*** Opening LISTED ENTRIES ***

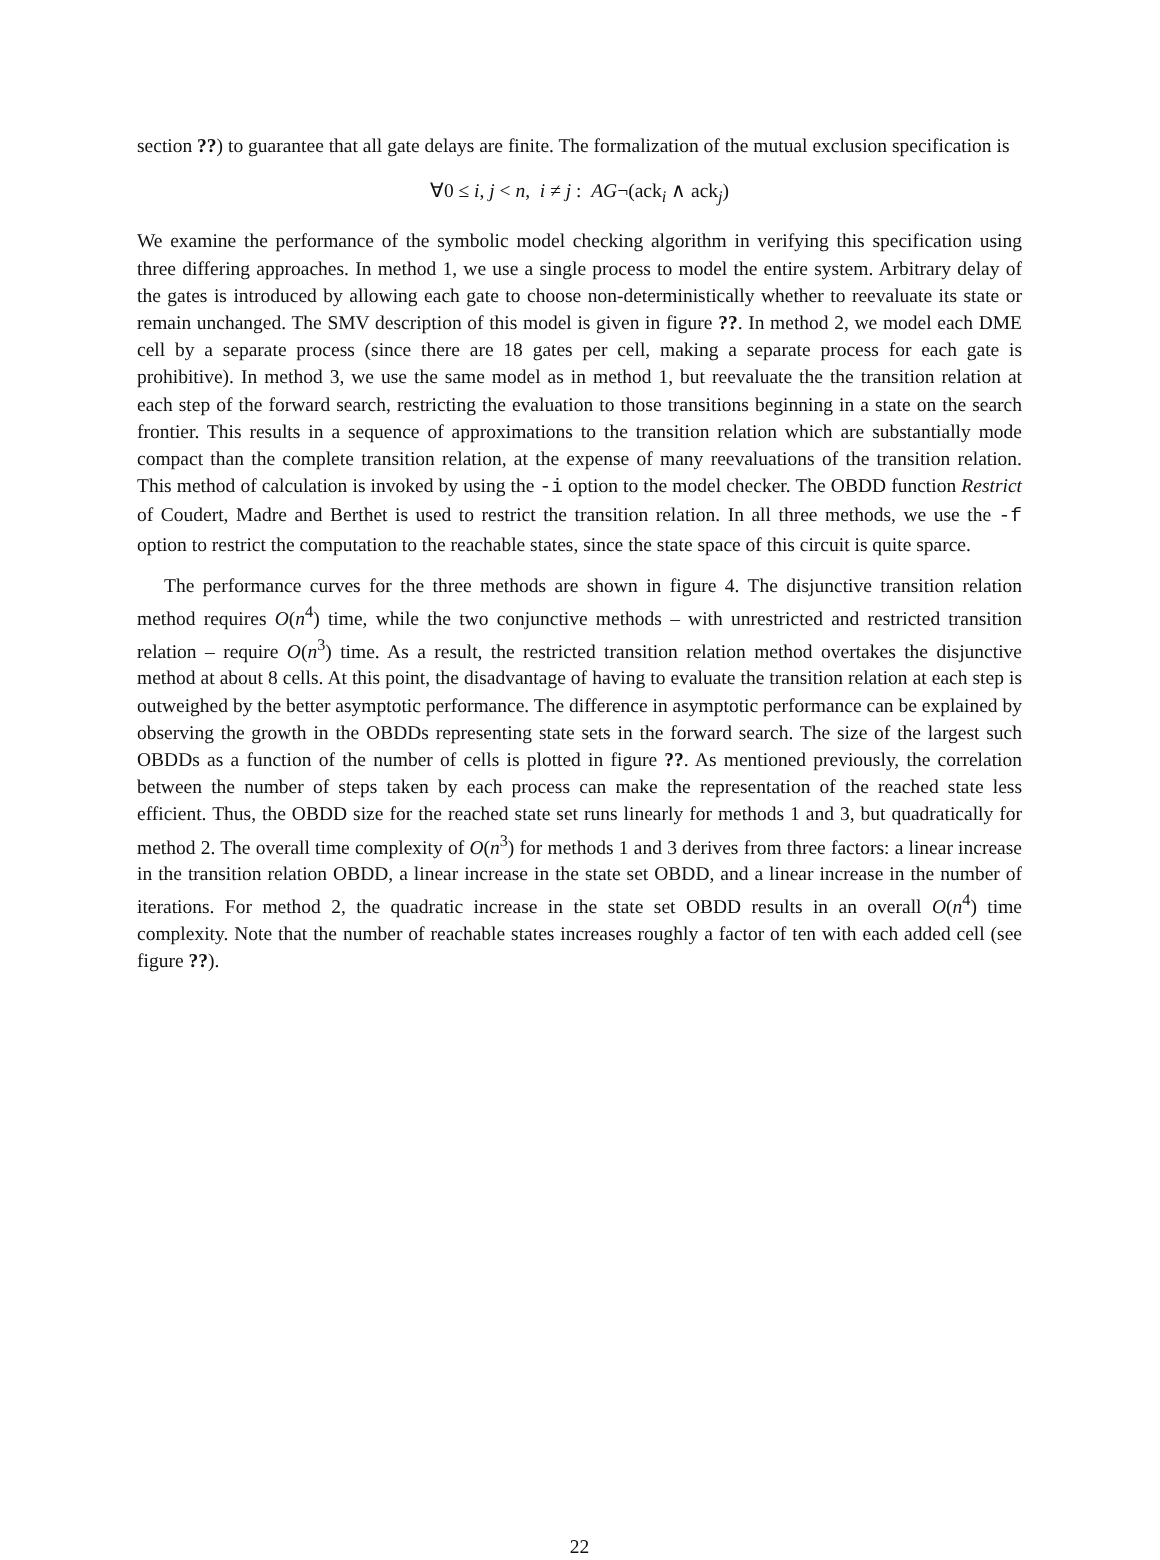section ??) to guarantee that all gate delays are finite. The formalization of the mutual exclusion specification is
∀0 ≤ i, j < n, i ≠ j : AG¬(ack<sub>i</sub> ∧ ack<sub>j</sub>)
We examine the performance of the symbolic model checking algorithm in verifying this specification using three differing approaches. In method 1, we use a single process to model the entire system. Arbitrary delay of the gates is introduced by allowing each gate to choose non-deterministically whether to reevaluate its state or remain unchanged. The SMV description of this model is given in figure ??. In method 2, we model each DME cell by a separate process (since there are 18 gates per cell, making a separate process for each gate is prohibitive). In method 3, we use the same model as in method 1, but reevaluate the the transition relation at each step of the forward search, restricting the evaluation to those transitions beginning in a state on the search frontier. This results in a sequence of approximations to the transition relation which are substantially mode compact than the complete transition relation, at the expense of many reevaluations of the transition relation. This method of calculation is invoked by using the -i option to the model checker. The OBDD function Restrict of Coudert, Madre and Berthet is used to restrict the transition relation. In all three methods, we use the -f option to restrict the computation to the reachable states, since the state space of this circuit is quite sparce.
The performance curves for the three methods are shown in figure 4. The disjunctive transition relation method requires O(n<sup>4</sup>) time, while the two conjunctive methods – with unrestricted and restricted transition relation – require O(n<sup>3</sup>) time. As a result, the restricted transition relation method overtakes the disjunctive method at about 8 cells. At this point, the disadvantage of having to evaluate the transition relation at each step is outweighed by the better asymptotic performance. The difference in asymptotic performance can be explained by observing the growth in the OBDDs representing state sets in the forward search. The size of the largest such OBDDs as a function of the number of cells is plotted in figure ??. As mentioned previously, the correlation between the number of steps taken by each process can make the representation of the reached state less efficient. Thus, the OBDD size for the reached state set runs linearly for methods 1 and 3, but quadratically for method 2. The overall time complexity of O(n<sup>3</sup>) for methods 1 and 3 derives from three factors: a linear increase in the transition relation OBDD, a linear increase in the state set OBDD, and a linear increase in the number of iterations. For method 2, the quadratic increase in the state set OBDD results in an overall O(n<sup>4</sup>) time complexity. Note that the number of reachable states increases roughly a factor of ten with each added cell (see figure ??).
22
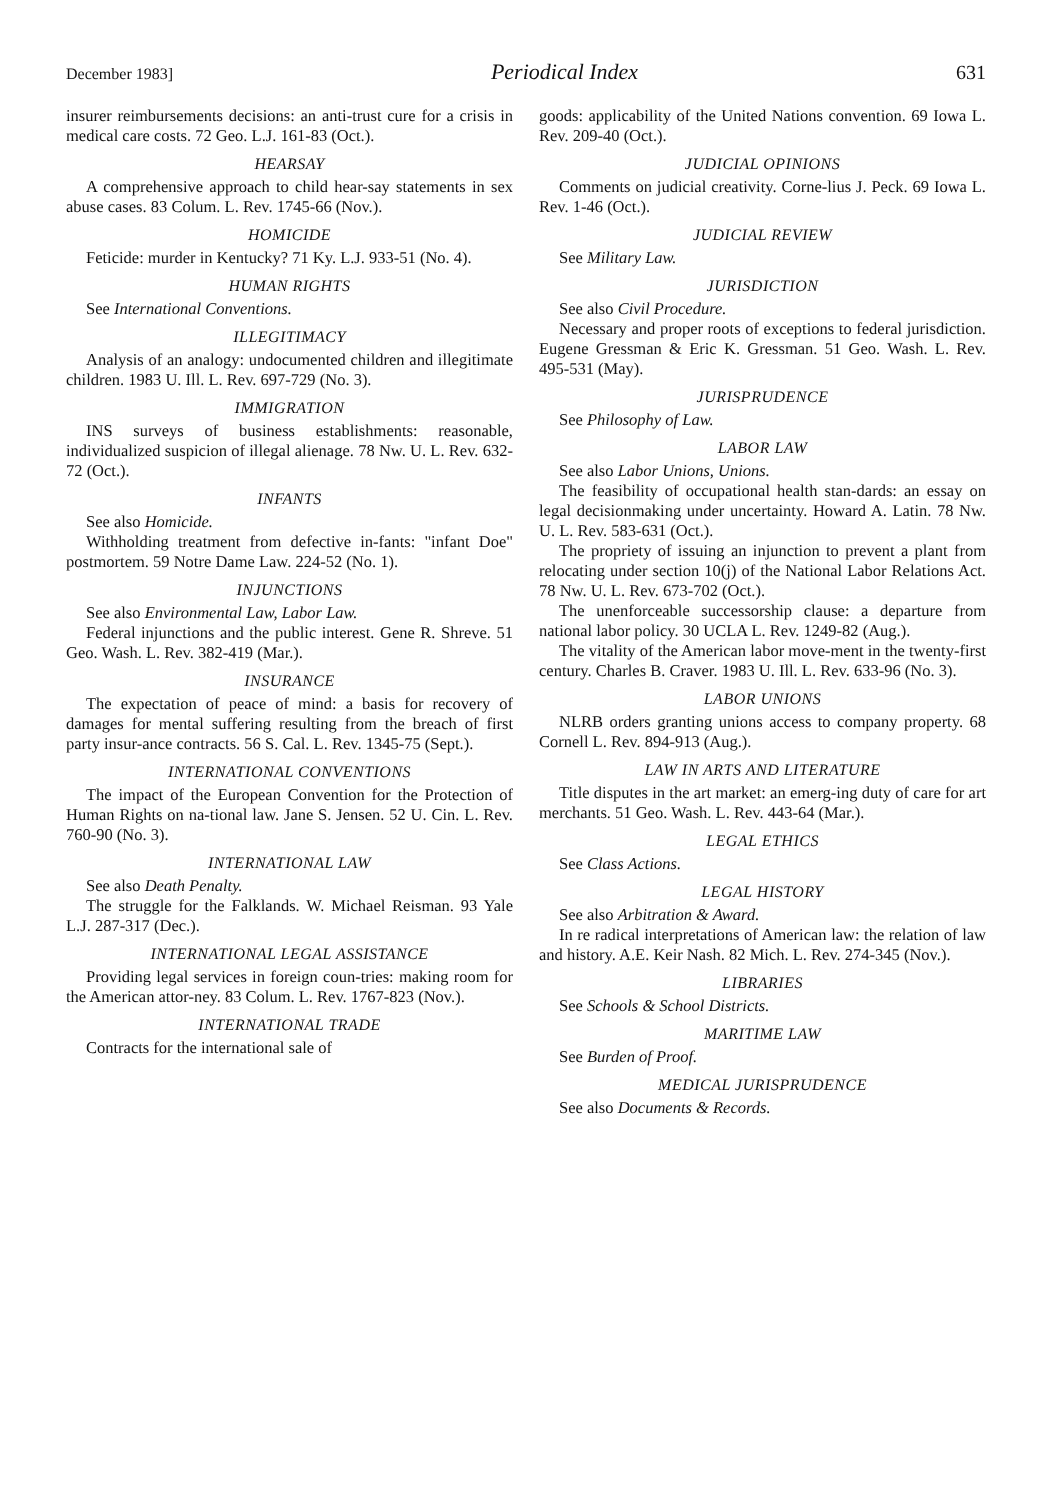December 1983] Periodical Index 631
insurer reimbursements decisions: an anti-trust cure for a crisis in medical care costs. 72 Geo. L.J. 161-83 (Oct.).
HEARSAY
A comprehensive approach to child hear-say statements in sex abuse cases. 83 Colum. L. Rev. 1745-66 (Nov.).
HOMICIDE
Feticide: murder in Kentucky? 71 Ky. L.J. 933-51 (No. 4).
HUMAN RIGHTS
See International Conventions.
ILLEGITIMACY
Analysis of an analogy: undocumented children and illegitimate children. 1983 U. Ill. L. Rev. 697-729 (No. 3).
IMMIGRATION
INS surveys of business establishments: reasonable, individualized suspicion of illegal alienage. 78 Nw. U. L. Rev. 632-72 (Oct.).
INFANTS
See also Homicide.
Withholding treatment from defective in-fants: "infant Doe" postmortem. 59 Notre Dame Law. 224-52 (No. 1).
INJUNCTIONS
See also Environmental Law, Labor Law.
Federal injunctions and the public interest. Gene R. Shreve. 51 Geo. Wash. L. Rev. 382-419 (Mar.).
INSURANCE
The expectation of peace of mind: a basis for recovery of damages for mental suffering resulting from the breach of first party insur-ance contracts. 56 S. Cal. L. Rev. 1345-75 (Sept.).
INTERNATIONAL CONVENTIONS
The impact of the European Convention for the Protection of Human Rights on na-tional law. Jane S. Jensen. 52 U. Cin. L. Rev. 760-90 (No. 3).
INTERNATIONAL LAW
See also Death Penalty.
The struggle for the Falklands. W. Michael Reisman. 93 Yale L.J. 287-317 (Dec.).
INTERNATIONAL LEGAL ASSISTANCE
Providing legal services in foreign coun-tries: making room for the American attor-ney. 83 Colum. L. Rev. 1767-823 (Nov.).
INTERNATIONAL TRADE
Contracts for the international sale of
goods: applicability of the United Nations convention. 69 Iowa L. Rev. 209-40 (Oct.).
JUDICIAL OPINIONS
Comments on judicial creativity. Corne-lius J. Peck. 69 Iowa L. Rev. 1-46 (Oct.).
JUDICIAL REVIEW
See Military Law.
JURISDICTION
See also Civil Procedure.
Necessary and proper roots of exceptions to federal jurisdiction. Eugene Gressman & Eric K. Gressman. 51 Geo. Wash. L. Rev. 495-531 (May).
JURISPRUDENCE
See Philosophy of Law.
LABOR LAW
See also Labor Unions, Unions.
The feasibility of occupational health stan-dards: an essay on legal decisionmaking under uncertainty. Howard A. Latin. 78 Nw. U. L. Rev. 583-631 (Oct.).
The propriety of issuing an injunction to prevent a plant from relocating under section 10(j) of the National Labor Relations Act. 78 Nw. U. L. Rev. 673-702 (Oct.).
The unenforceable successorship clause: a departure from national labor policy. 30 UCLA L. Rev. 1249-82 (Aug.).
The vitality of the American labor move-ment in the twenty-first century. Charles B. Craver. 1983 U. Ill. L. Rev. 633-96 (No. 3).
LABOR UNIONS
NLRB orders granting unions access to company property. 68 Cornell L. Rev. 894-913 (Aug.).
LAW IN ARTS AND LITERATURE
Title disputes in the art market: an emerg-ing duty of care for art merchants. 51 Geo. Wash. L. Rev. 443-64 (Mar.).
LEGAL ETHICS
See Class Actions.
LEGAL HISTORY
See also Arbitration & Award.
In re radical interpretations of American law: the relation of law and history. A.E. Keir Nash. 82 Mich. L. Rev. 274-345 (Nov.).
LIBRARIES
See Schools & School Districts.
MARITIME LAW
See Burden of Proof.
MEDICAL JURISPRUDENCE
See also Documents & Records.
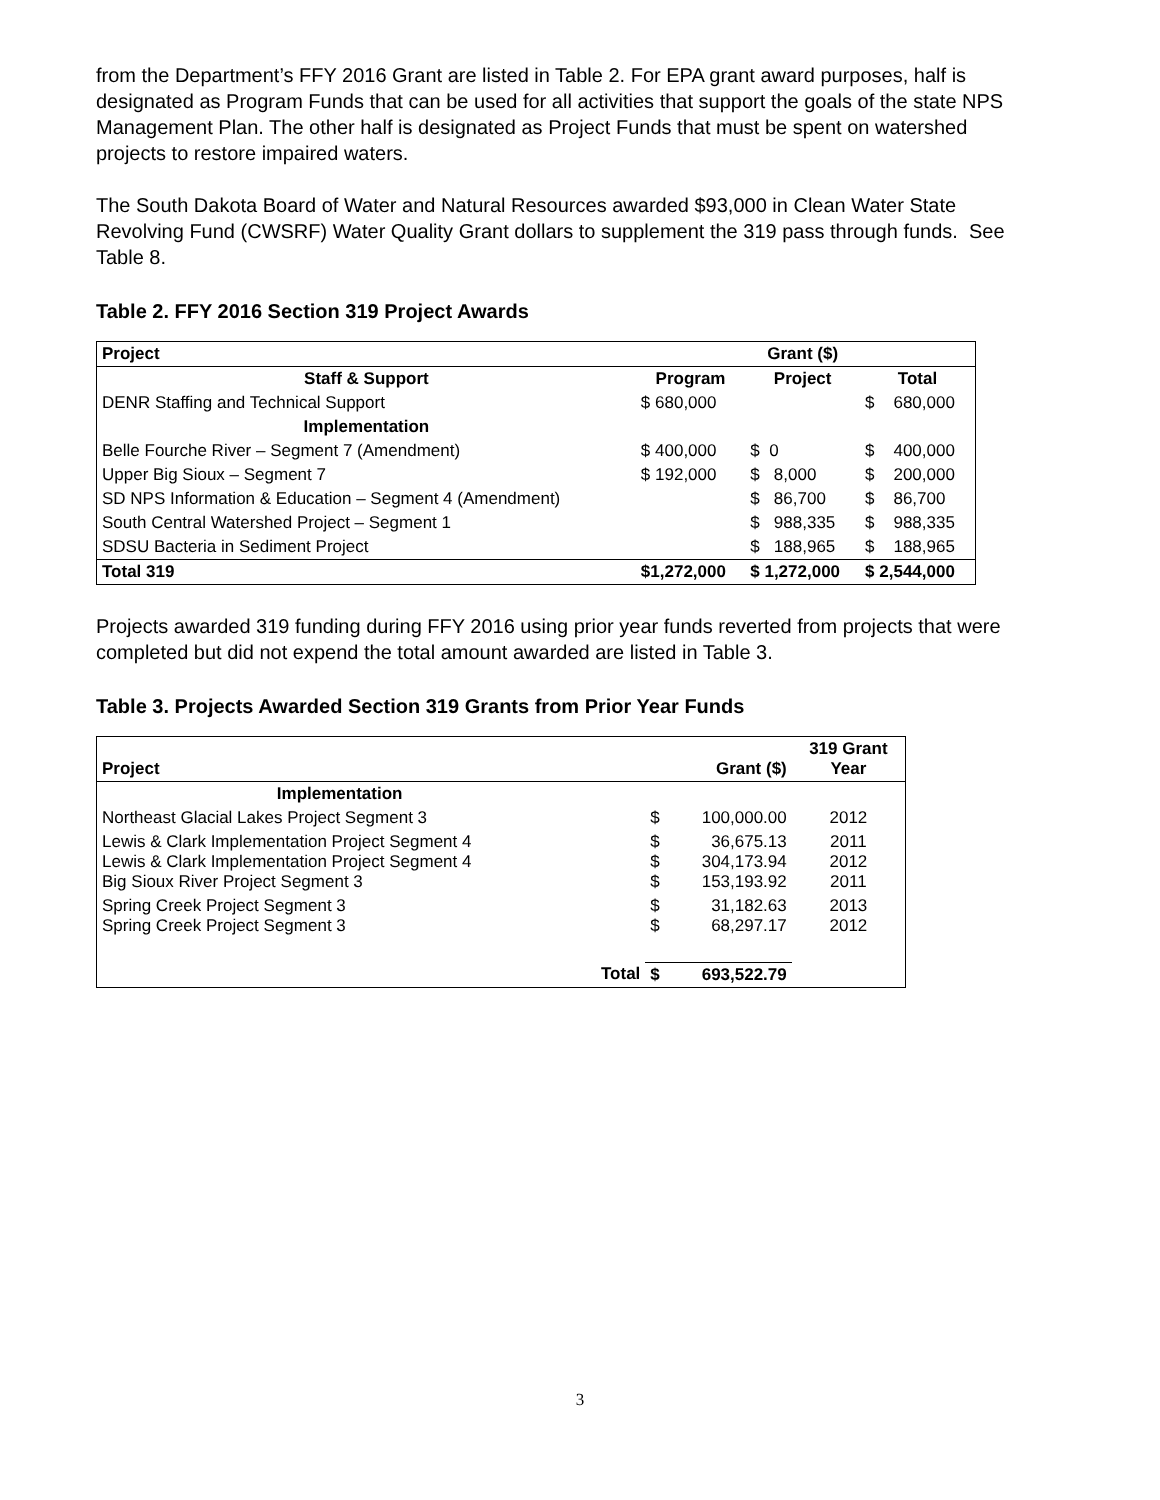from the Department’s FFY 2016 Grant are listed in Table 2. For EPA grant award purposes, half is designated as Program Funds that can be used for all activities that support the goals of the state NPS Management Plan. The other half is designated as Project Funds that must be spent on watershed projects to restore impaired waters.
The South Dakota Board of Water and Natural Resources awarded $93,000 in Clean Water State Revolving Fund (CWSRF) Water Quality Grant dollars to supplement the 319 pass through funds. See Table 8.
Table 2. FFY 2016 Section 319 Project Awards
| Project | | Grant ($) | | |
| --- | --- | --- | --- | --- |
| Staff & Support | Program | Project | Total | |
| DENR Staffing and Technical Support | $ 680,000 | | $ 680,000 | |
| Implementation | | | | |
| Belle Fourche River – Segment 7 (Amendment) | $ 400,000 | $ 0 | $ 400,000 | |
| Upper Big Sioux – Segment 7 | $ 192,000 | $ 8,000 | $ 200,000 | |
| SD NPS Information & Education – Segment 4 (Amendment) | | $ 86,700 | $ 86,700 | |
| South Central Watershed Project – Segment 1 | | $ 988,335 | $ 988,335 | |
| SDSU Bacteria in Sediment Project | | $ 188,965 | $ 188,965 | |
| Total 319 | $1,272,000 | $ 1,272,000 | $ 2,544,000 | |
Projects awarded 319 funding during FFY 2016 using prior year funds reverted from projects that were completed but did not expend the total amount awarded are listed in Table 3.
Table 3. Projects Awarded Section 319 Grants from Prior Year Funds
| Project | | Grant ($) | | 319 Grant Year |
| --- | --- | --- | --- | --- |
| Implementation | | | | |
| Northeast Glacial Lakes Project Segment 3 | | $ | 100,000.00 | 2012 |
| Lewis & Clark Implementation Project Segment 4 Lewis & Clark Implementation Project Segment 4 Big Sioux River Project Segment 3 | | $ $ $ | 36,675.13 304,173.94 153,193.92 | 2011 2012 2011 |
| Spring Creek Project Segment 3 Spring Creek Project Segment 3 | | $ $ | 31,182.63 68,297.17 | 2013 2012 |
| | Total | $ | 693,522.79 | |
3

*** Closing LISTED ENTRIES ***

**YOUR GOAL**
What's needed here is an exact repeat of all the records above, pictures excluded.

**WORKED SOLUTION**
section ??) to guarantee that all gate delays are finite. The formalization of the mutual exclusion specification is
∀0 ≤ i, j < n, i ≠ j : AG¬(ack<sub>i</sub> ∧ ack<sub>j</sub>)
We examine the performance of the symbolic model checking algorithm in verifying this specification using three differing approaches. In method 1, we use a single process to model the entire system. Arbitrary delay of the gates is introduced by allowing each gate to choose non-deterministically whether to reevaluate its state or remain unchanged. The SMV description of this model is given in figure ??. In method 2, we model each DME cell by a separate process (since there are 18 gates per cell, making a separate process for each gate is prohibitive). In method 3, we use the same model as in method 1, but reevaluate the the transition relation at each step of the forward search, restricting the evaluation to those transitions beginning in a state on the search frontier. This results in a sequence of approximations to the transition relation which are substantially mode compact than the complete transition relation, at the expense of many reevaluations of the transition relation. This method of calculation is invoked by using the -i option to the model checker. The OBDD function Restrict of Coudert, Madre and Berthet is used to restrict the transition relation. In all three methods, we use the -f option to restrict the computation to the reachable states, since the state space of this circuit is quite sparce.
The performance curves for the three methods are shown in figure 4. The disjunctive transition relation method requires O(n<sup>4</sup>) time, while the two conjunctive methods – with unrestricted and restricted transition relation – require O(n<sup>3</sup>) time. As a result, the restricted transition relation method overtakes the disjunctive method at about 8 cells. At this point, the disadvantage of having to evaluate the transition relation at each step is outweighed by the better asymptotic performance. The difference in asymptotic performance can be explained by observing the growth in the OBDDs representing state sets in the forward search. The size of the largest such OBDDs as a function of the number of cells is plotted in figure ??. As mentioned previously, the correlation between the number of steps taken by each process can make the representation of the reached state less efficient. Thus, the OBDD size for the reached state set runs linearly for methods 1 and 3, but quadratically for method 2. The overall time complexity of O(n<sup>3</sup>) for methods 1 and 3 derives from three factors: a linear increase in the transition relation OBDD, a linear increase in the state set OBDD, and a linear increase in the number of iterations. For method 2, the quadratic increase in the state set OBDD results in an overall O(n<sup>4</sup>) time complexity. Note that the number of reachable states increases roughly a factor of ten with each added cell (see figure ??).
22
December 1983] Periodical Index 631
insurer reimbursements decisions: an anti-trust cure for a crisis in medical care costs. 72 Geo. L.J. 161-83 (Oct.).
HEARSAY
A comprehensive approach to child hear-say statements in sex abuse cases. 83 Colum. L. Rev. 1745-66 (Nov.).
HOMICIDE
Feticide: murder in Kentucky? 71 Ky. L.J. 933-51 (No. 4).
HUMAN RIGHTS
See International Conventions.
ILLEGITIMACY
Analysis of an analogy: undocumented children and illegitimate children. 1983 U. Ill. L. Rev. 697-729 (No. 3).
IMMIGRATION
INS surveys of business establishments: reasonable, individualized suspicion of illegal alienage. 78 Nw. U. L. Rev. 632-72 (Oct.).
INFANTS
See also Homicide.
Withholding treatment from defective in-fants: "infant Doe" postmortem. 59 Notre Dame Law. 224-52 (No. 1).
INJUNCTIONS
See also Environmental Law, Labor Law.
Federal injunctions and the public interest. Gene R. Shreve. 51 Geo. Wash. L. Rev. 382-419 (Mar.).
INSURANCE
The expectation of peace of mind: a basis for recovery of damages for mental suffering resulting from the breach of first party insur-ance contracts. 56 S. Cal. L. Rev. 1345-75 (Sept.).
INTERNATIONAL CONVENTIONS
The impact of the European Convention for the Protection of Human Rights on na-tional law. Jane S. Jensen. 52 U. Cin. L. Rev. 760-90 (No. 3).
INTERNATIONAL LAW
See also Death Penalty.
The struggle for the Falklands. W. Michael Reisman. 93 Yale L.J. 287-317 (Dec.).
INTERNATIONAL LEGAL ASSISTANCE
Providing legal services in foreign coun-tries: making room for the American attor-ney. 83 Colum. L. Rev. 1767-823 (Nov.).
INTERNATIONAL TRADE
Contracts for the international sale of
goods: applicability of the United Nations convention. 69 Iowa L. Rev. 209-40 (Oct.).
JUDICIAL OPINIONS
Comments on judicial creativity. Corne-lius J. Peck. 69 Iowa L. Rev. 1-46 (Oct.).
JUDICIAL REVIEW
See Military Law.
JURISDICTION
See also Civil Procedure.
Necessary and proper roots of exceptions to federal jurisdiction. Eugene Gressman & Eric K. Gressman. 51 Geo. Wash. L. Rev. 495-531 (May).
JURISPRUDENCE
See Philosophy of Law.
LABOR LAW
See also Labor Unions, Unions.
The feasibility of occupational health stan-dards: an essay on legal decisionmaking under uncertainty. Howard A. Latin. 78 Nw. U. L. Rev. 583-631 (Oct.).
The propriety of issuing an injunction to prevent a plant from relocating under section 10(j) of the National Labor Relations Act. 78 Nw. U. L. Rev. 673-702 (Oct.).
The unenforceable successorship clause: a departure from national labor policy. 30 UCLA L. Rev. 1249-82 (Aug.).
The vitality of the American labor move-ment in the twenty-first century. Charles B. Craver. 1983 U. Ill. L. Rev. 633-96 (No. 3).
LABOR UNIONS
NLRB orders granting unions access to company property. 68 Cornell L. Rev. 894-913 (Aug.).
LAW IN ARTS AND LITERATURE
Title disputes in the art market: an emerg-ing duty of care for art merchants. 51 Geo. Wash. L. Rev. 443-64 (Mar.).
LEGAL ETHICS
See Class Actions.
LEGAL HISTORY
See also Arbitration & Award.
In re radical interpretations of American law: the relation of law and history. A.E. Keir Nash. 82 Mich. L. Rev. 274-345 (Nov.).
LIBRARIES
See Schools & School Districts.
MARITIME LAW
See Burden of Proof.
MEDICAL JURISPRUDENCE
See also Documents & Records.
from the Department’s FFY 2016 Grant are listed in Table 2. For EPA grant award purposes, half is designated as Program Funds that can be used for all activities that support the goals of the state NPS Management Plan. The other half is designated as Project Funds that must be spent on watershed projects to restore impaired waters.
The South Dakota Board of Water and Natural Resources awarded $93,000 in Clean Water State Revolving Fund (CWSRF) Water Quality Grant dollars to supplement the 319 pass through funds. See Table 8.
Table 2. FFY 2016 Section 319 Project Awards
| Project | | Grant ($) | | |
| --- | --- | --- | --- | --- |
| Staff & Support | Program | Project | Total | |
| DENR Staffing and Technical Support | $ 680,000 | | $ 680,000 | |
| Implementation | | | | |
| Belle Fourche River – Segment 7 (Amendment) | $ 400,000 | $ 0 | $ 400,000 | |
| Upper Big Sioux – Segment 7 | $ 192,000 | $ 8,000 | $ 200,000 | |
| SD NPS Information & Education – Segment 4 (Amendment) | | $ 86,700 | $ 86,700 | |
| South Central Watershed Project – Segment 1 | | $ 988,335 | $ 988,335 | |
| SDSU Bacteria in Sediment Project | | $ 188,965 | $ 188,965 | |
| Total 319 | $1,272,000 | $ 1,272,000 | $ 2,544,000 | |
Projects awarded 319 funding during FFY 2016 using prior year funds reverted from projects that were completed but did not expend the total amount awarded are listed in Table 3.
Table 3. Projects Awarded Section 319 Grants from Prior Year Funds
| Project | | Grant ($) | | 319 Grant Year |
| --- | --- | --- | --- | --- |
| Implementation | | | | |
| Northeast Glacial Lakes Project Segment 3 | | $ | 100,000.00 | 2012 |
| Lewis & Clark Implementation Project Segment 4 Lewis & Clark Implementation Project Segment 4 Big Sioux River Project Segment 3 | | $ $ $ | 36,675.13 304,173.94 153,193.92 | 2011 2012 2011 |
| Spring Creek Project Segment 3 Spring Creek Project Segment 3 | | $ $ | 31,182.63 68,297.17 | 2013 2012 |
| | Total | $ | 693,522.79 | |
3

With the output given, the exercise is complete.